WORK REQUIRED
Of the lines in the data below, count the ones holding the string "entertainment", and answer with that number only.

[Saved data entries]
* * *

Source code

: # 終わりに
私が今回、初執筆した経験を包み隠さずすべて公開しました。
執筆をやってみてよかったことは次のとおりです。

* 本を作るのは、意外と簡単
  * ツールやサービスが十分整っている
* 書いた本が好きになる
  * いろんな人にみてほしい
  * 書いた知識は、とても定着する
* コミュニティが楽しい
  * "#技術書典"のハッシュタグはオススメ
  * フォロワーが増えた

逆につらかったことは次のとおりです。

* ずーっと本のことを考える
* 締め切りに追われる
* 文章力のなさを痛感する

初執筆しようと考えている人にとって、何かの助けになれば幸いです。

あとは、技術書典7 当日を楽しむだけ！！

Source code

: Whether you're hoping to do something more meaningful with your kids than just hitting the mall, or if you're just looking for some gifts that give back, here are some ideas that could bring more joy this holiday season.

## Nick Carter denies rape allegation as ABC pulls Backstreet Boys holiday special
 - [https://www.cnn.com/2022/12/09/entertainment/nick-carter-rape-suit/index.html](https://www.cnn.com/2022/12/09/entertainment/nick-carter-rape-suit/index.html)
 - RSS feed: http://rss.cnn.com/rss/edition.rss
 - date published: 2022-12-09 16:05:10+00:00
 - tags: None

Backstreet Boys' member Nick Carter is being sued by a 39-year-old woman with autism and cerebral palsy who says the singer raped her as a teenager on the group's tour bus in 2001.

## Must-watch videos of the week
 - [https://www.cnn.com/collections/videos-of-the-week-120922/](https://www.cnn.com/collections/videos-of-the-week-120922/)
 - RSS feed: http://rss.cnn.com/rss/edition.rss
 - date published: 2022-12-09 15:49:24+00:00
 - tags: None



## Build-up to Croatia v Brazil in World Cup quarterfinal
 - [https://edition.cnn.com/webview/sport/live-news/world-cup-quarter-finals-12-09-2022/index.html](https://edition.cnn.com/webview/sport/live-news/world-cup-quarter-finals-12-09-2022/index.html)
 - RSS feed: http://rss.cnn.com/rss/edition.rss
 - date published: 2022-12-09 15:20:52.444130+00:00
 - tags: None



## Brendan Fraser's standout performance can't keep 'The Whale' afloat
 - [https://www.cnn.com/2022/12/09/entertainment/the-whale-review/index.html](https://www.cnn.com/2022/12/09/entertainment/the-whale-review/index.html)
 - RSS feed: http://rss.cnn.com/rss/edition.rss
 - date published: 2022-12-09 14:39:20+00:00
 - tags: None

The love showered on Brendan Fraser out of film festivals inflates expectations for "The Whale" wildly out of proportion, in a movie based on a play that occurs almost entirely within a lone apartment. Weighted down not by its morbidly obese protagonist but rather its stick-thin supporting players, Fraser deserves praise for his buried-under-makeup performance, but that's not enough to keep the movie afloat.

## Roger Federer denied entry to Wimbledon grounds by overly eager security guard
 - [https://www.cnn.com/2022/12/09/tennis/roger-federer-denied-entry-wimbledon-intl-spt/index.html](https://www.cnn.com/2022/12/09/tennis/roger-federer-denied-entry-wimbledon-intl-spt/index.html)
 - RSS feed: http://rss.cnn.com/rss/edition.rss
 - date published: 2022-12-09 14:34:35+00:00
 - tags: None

* * *

OUTPUT
2